NEW SPEAKER: Good morning. Very interesting. Of I'm a little older probably than most of your callers, and many of your listeners. So maybe there's some perspective on this. And I think historical -- two historical points ought to be brought into the discussion. First that our culture has changed from an agrarian culture at the beginning of this century when the majority of people lived on farms and ranches, and in keeping with your previous caller that said that role models are missing, every boy saw his father out there and was brought into the participation in responsibility every day to fetch the wood and help with things and he saw what his father and his mother were doing. We don't. We're citified now, like the previous caller said, the psychologist, we don't see that. So that's a big factor, I think in irresponsibility of young people. They don't see what should be done. Secondly, the pill.
CAVANAUGH: Uh-huh.
NEW SPEAKER: The pill led to a tremendous amount of irresponsibility. Just think what it used to mean. Of the fear of pregnancy which is often no longer there. I'd like to hear your thoughts on that.
CAVANAUGH: Thank you, ray. Kay?
HYMOWITZ: Do you want me to comment on that?
CAVANAUGH: Yes, please.
HYMOWITZ: As for the agrarian world, that again, you're talking a very very long long ago. And certainly by mid-century United States, mid-20th century, we're already an increasingly urban society -- suburban and urban society. So I think that that explanation for what's going on right now is maybe a little tenuous. The and we should be focused more on what I've described as the knowledge economy, this very complex and difficult economy to negotiate. The other point that Ray made is the -- I'm sorry about the pill.
CAVANAUGH: About the pill, yes.
HYMOWITZ: I lost it for a minute. Yeah, look, the sexual revolution changed -- changed everything. And it did, you know, the good part is it saved women from so much lack of control over -- or gave women so much more control over their lives.

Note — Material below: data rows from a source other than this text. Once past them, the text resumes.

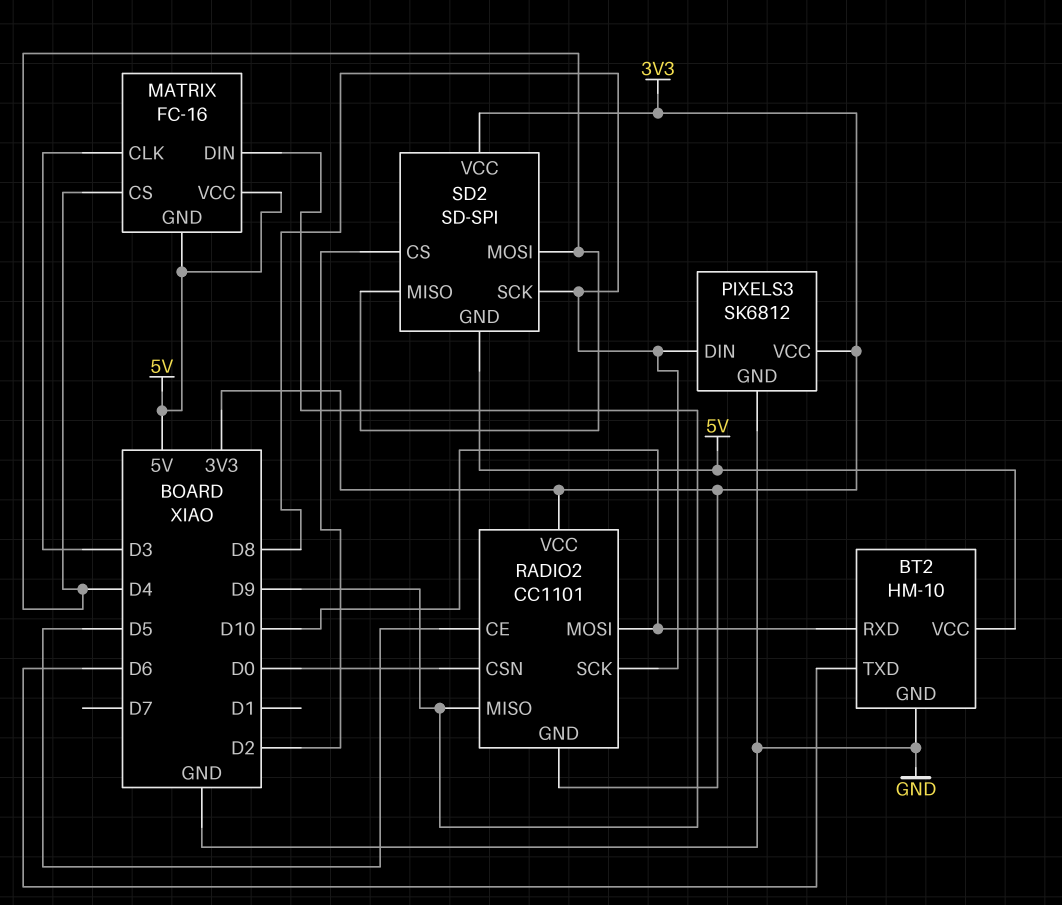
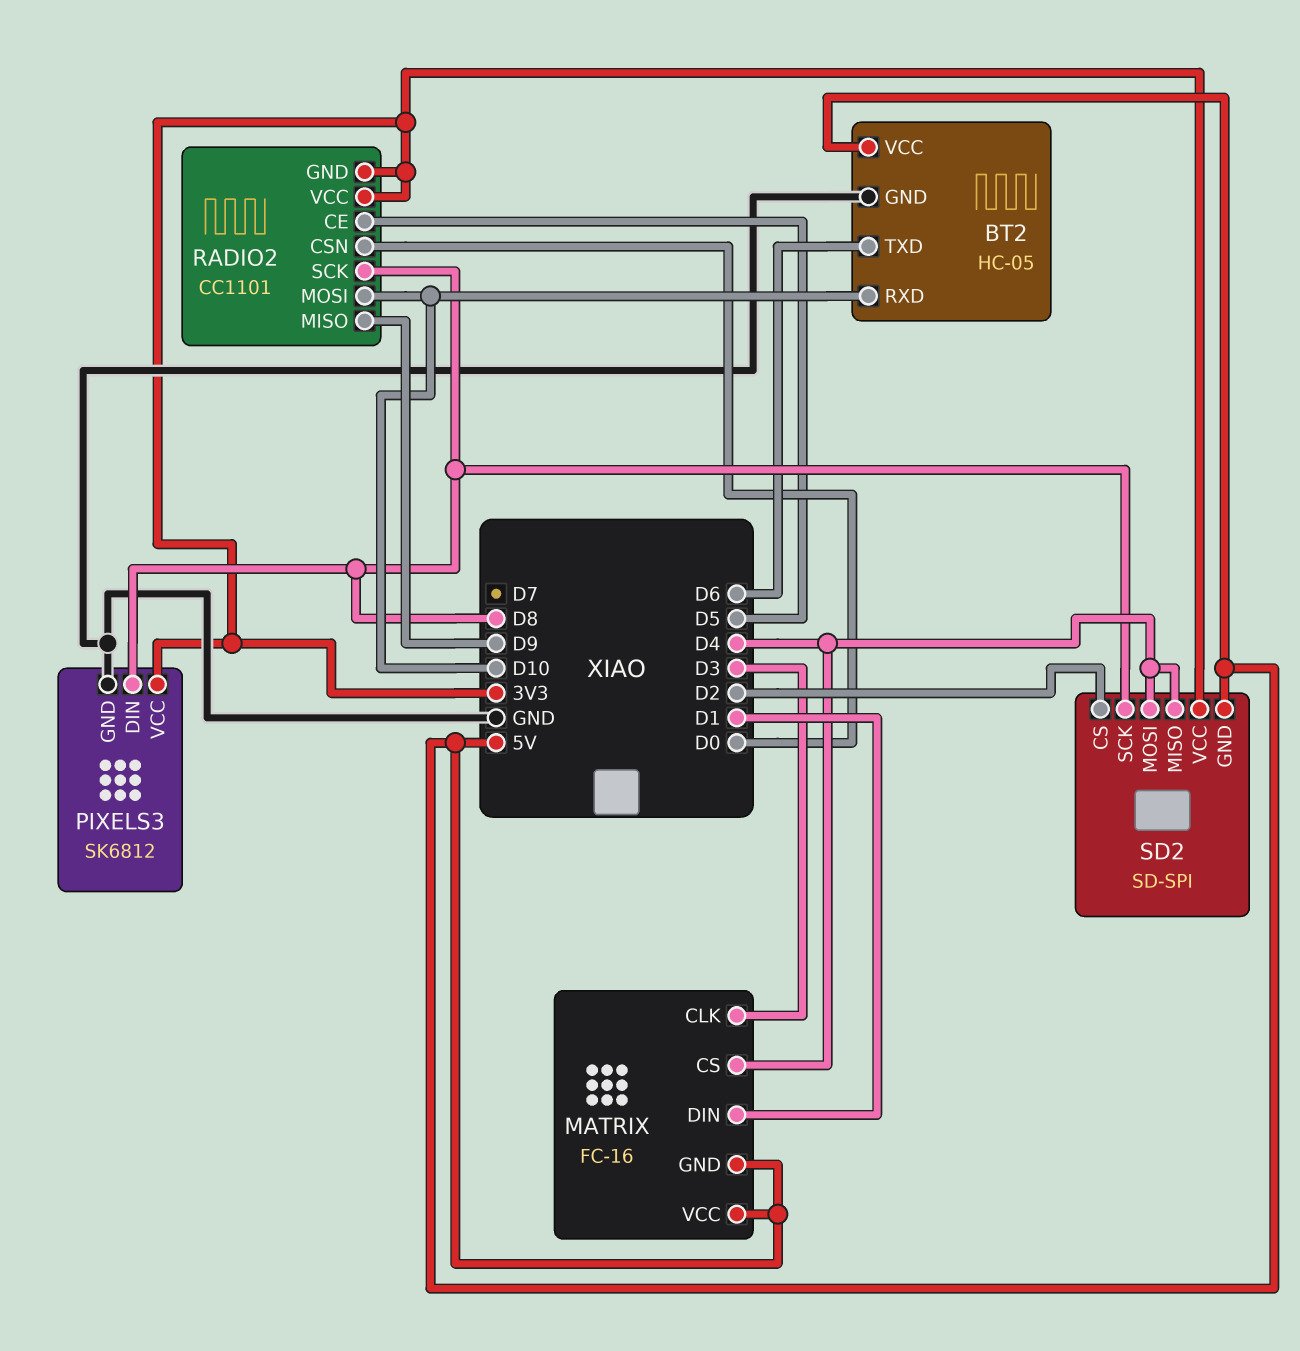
BT2: HM-10 -> HC-05
MATRIX pin DIN: D9 -> D1

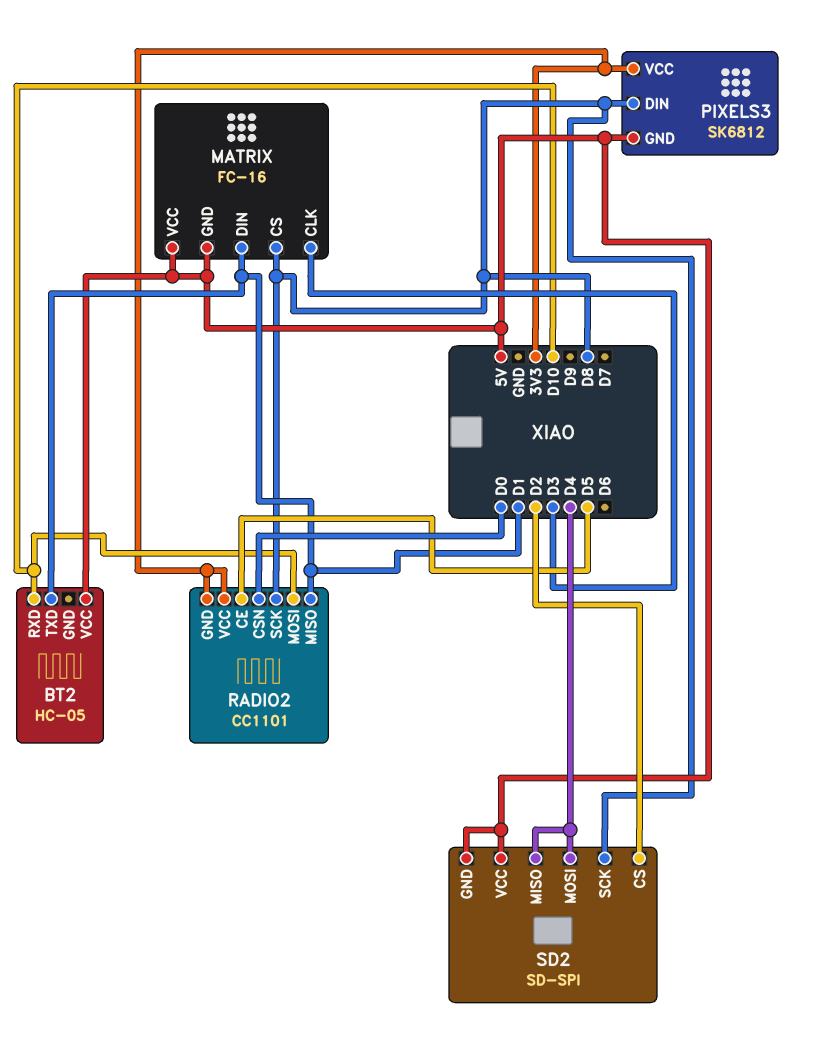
BT2 pin GND: GND -> none
BT2 pin TXD: D6 -> D1
MATRIX pin CS: D4 -> D8
PIXELS3 pin GND: GND -> 5V
RADIO2 pin MISO: D9 -> D1
SD2 pin VCC: 3V3 -> 5V

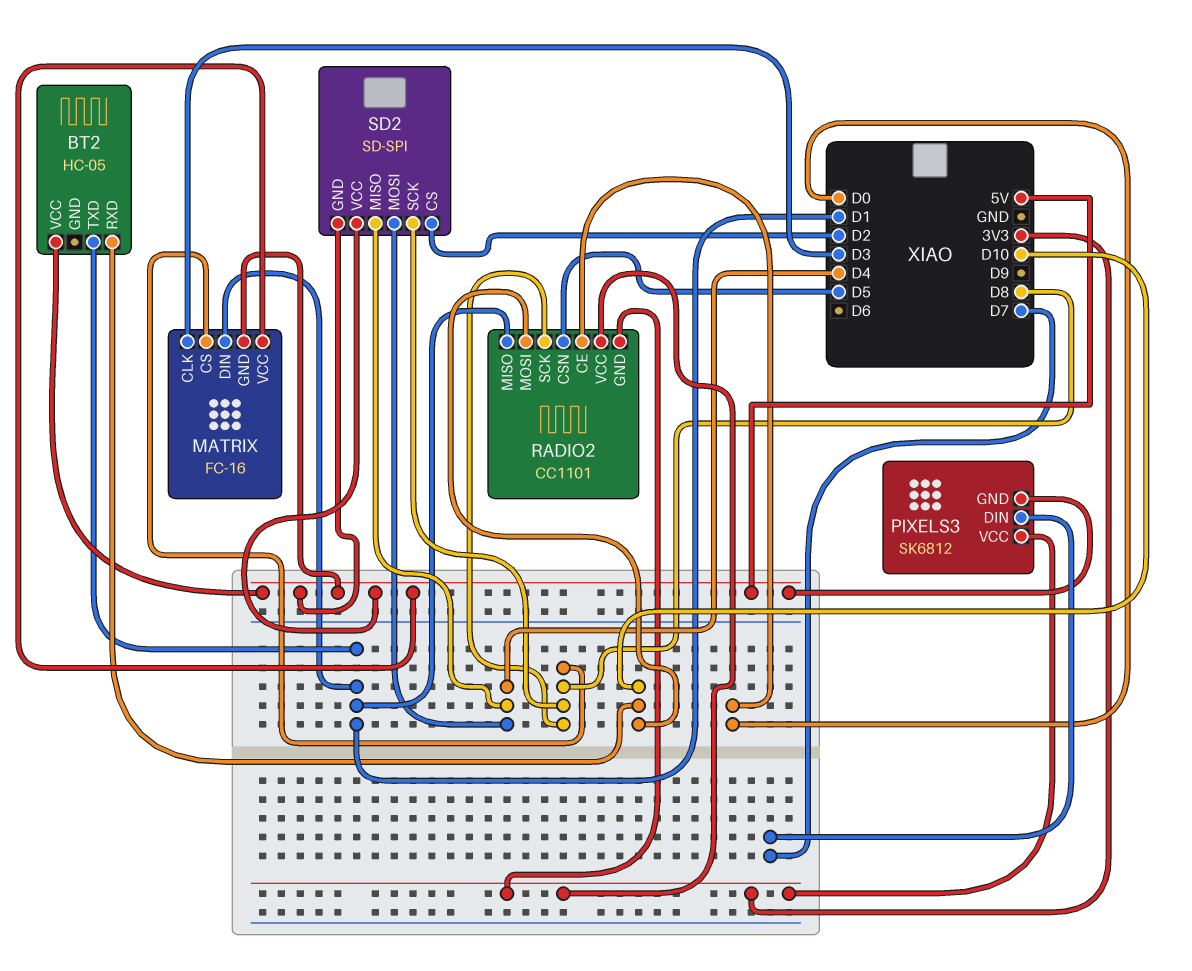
PIXELS3 pin DIN: D8 -> D7
RADIO2 pin CE: D5 -> D0
RADIO2 pin CSN: D0 -> D5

And I certainly would never want to give that up. But I also -- but ironically, and nobody ever would have predicted this, it already -- it also loosened men's obligations to women. And that's part of I think what the caller is referring to. Of so if a guy was having sex with a young woman, and he knew that pregnancy was not only possible but his responsibility, that was a very maturing kind of thought, you know?
CAVANAUGH: Uh-huh.
HYMOWITZ: That forced you to really think hard about your life and yourself. And that is, of course, not necessary anymore. And it is something that I think has in some ways made the relationships between the sexes complicated in directions that we just never could have imagined.
CAVANAUGH: I want to just ask you in closing, we have about a minute left, Kay. There's something about this thesis that to me seems like trying to put the genie back into the bottle. Things have changed, society has changed. Maybe we should find now models for both men and women to advance society rather than trying to get, you know, coeds to think more about having babies.

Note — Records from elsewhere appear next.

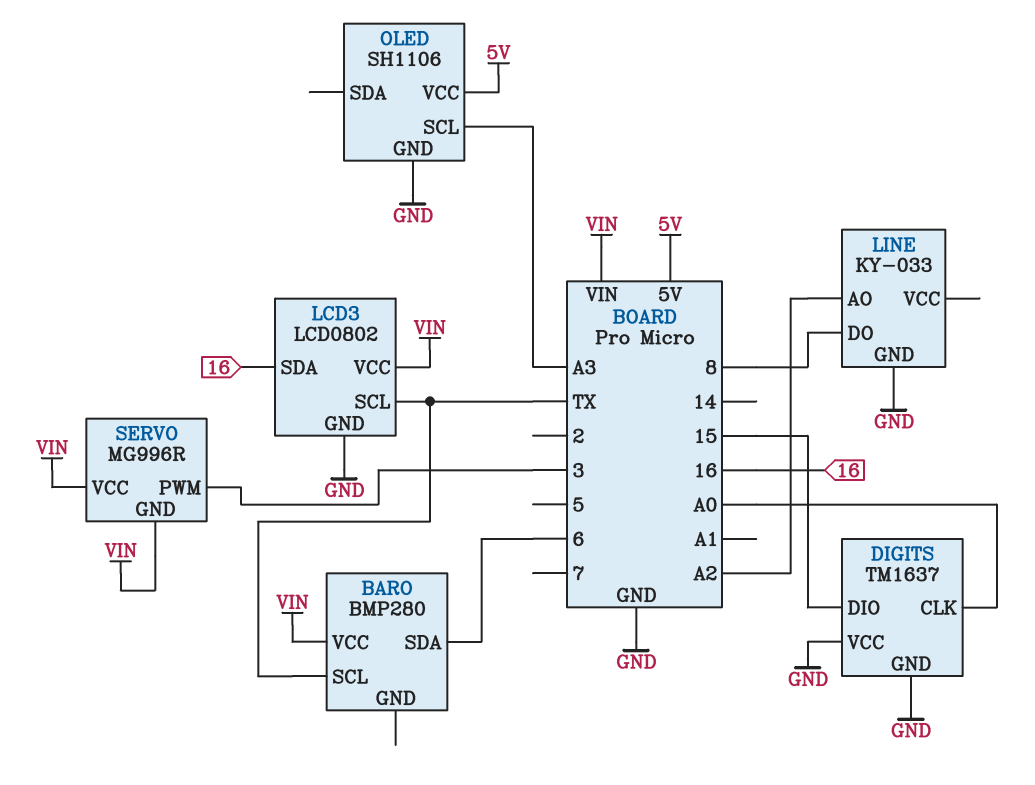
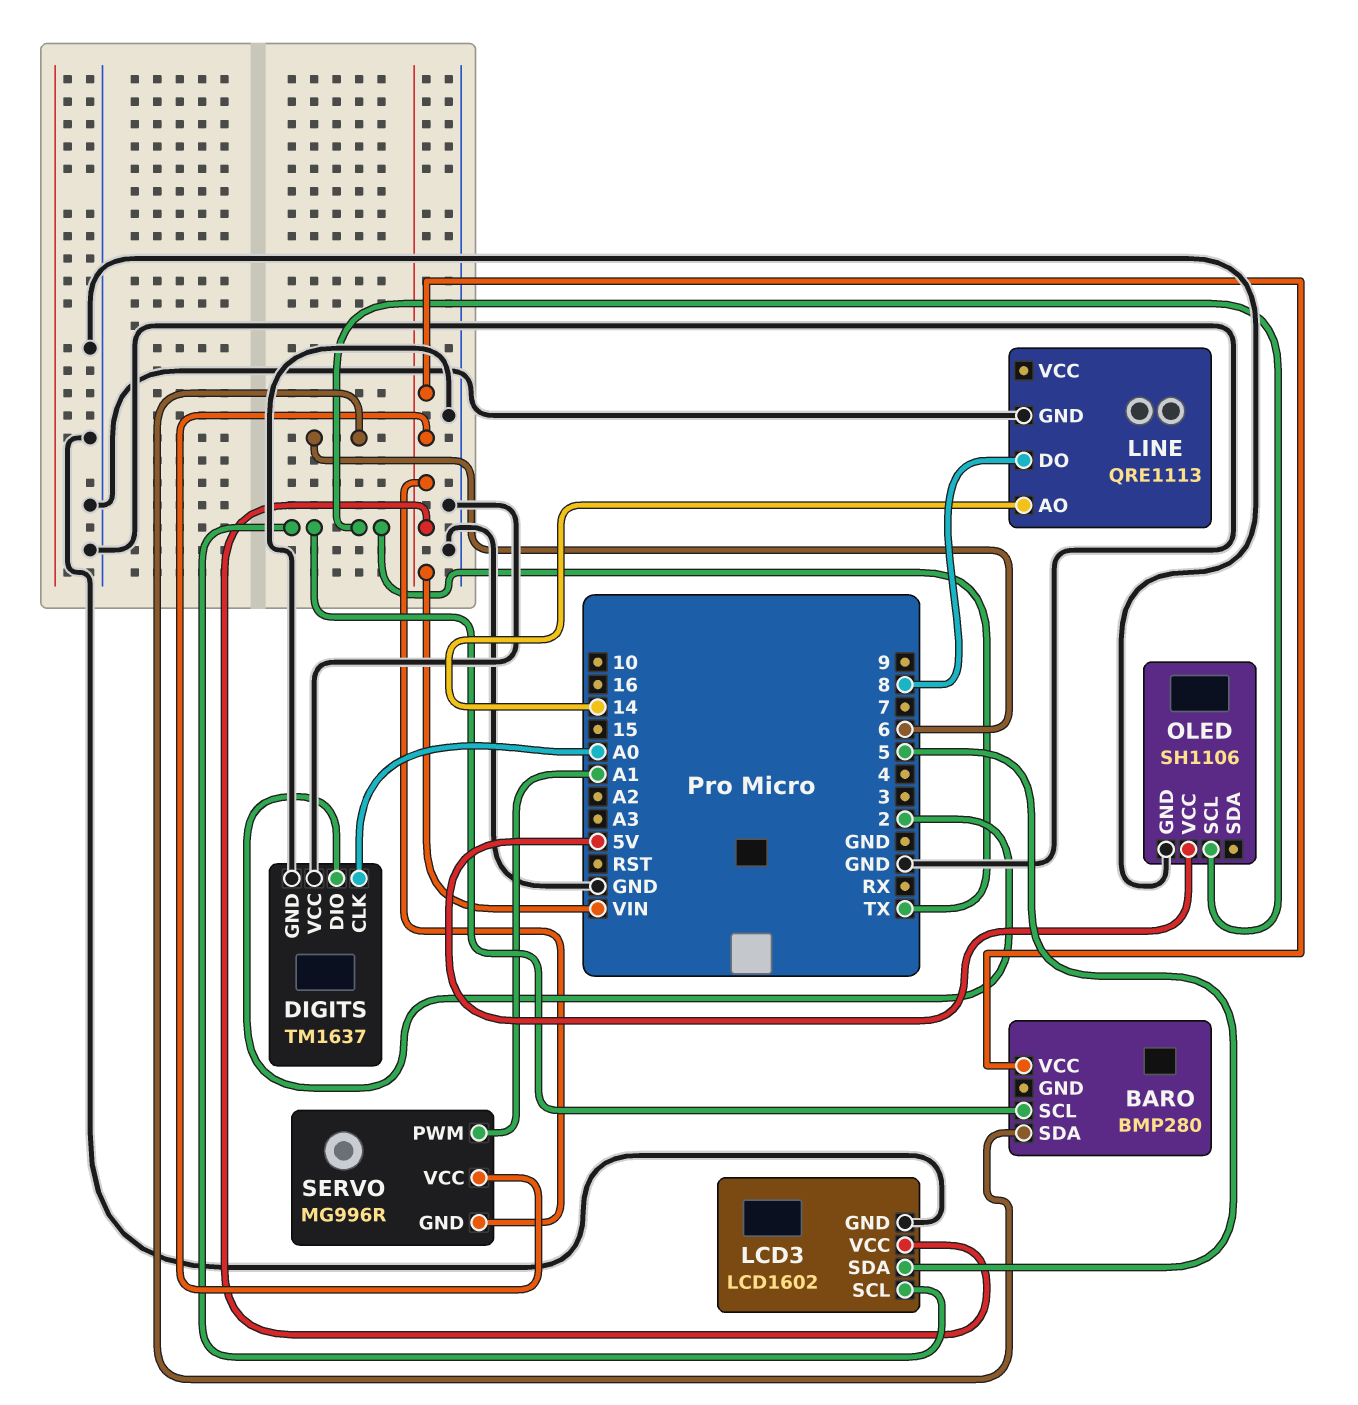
DIGITS pin DIO: 15 -> 2
LCD3: LCD0802 -> LCD1602
LCD3 pin SDA: 16 -> 5
LINE: KY-033 -> QRE1113
LINE pin AO: A2 -> 14
OLED pin SCL: A3 -> TX
SERVO pin PWM: 3 -> A1

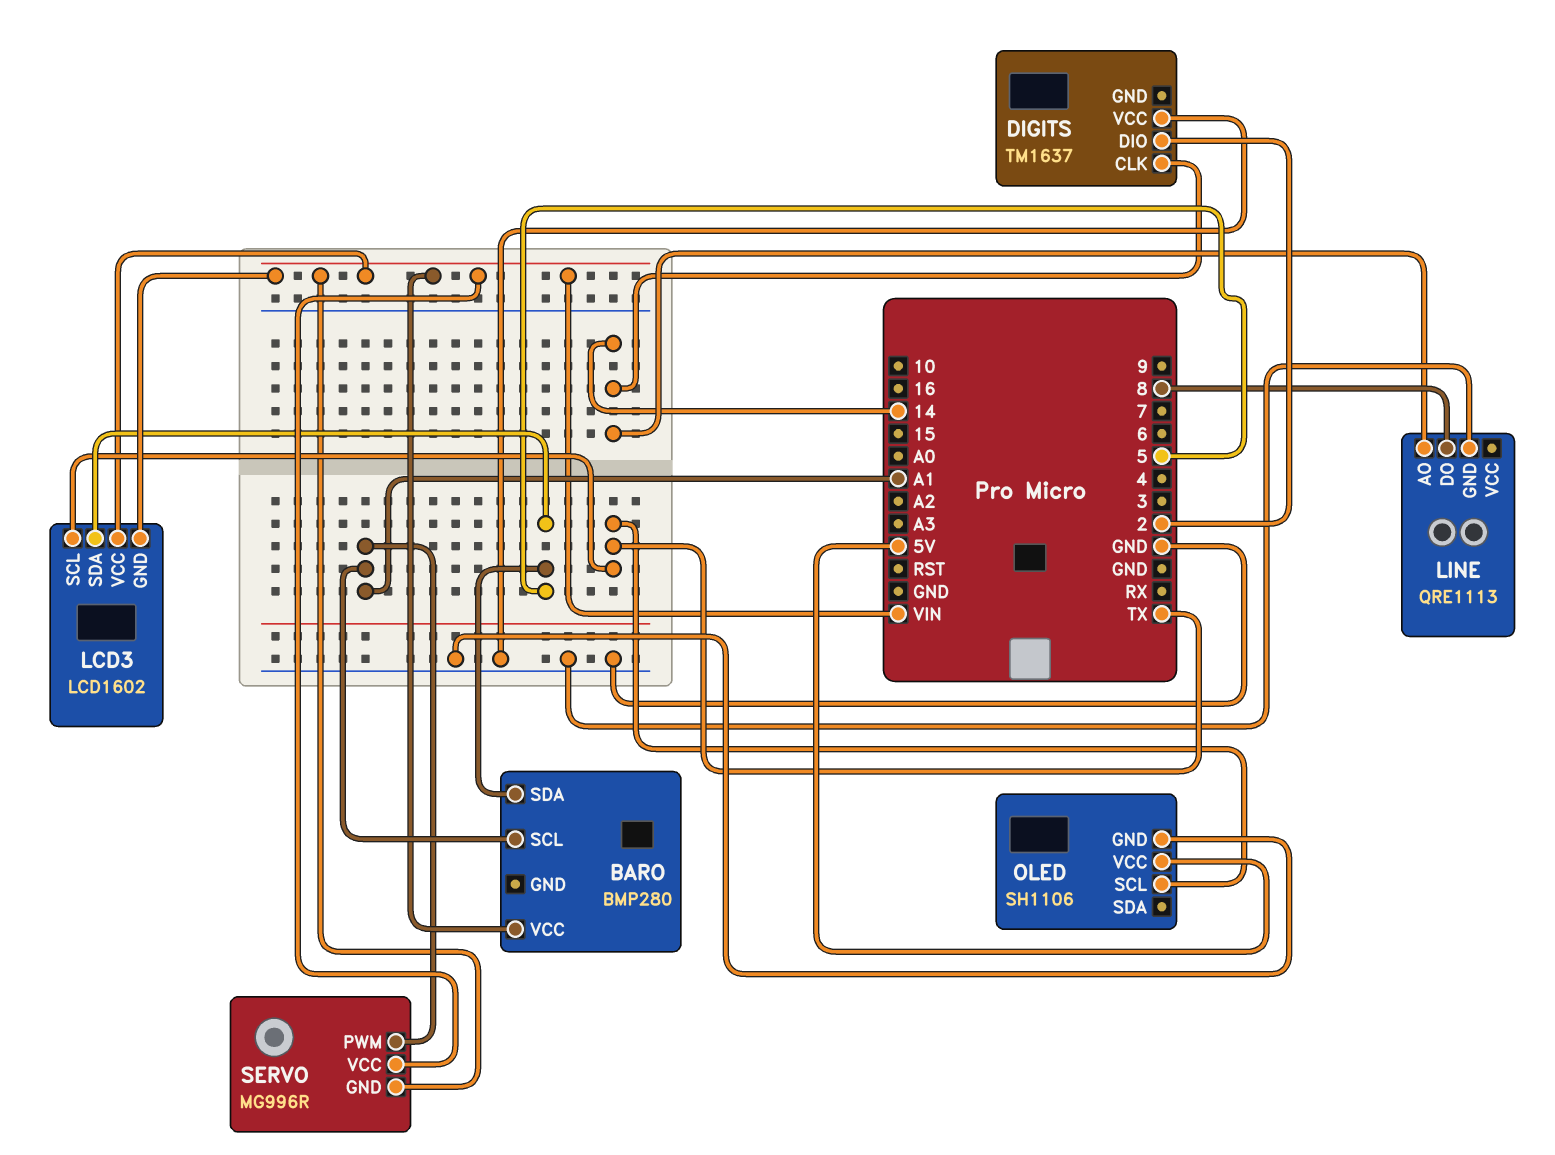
BARO pin SCL: TX -> A1
BARO pin SDA: 6 -> 5
DIGITS pin CLK: A0 -> 14
DIGITS pin GND: GND -> none
LCD3 pin GND: GND -> VIN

HYMOWITZ: You know, look, that's what people want. Well, a couple things in response to what you're saying, number one, this book is really more descriptive. It's not proscriptive. I'm not giving people advice about how to live. And I completely agree with you that early marriage and early child bearing is not in the cards and shouldn't be. However, most human beings will want to settle down in a family. I mean, particularly in the United States, we are very mobile and scattered people. And we do rely on family life to give us a sense of rootedness and connection to both the past and the future. So I don't see that going away. Also, I should remind you that we know from all of the research out there that children, the next generation of children, are going to do much better, if they grow up with their stably connected mother and father.
CAVANAUGH: Right.
HYMOWITZ: So how do we create those circumstances to produce the next generation so they could also enjoy their preadulthood?
CAVANAUGH: Excellent way to end it. Thank you, Kay Hymowitz so much.
HYMOWITZ: Thank you.
CAVANAUGH: Kay Hymowitz is the author of manning up, how the rise of women has turned men into boys. You can comment at KPBS.org/These Days.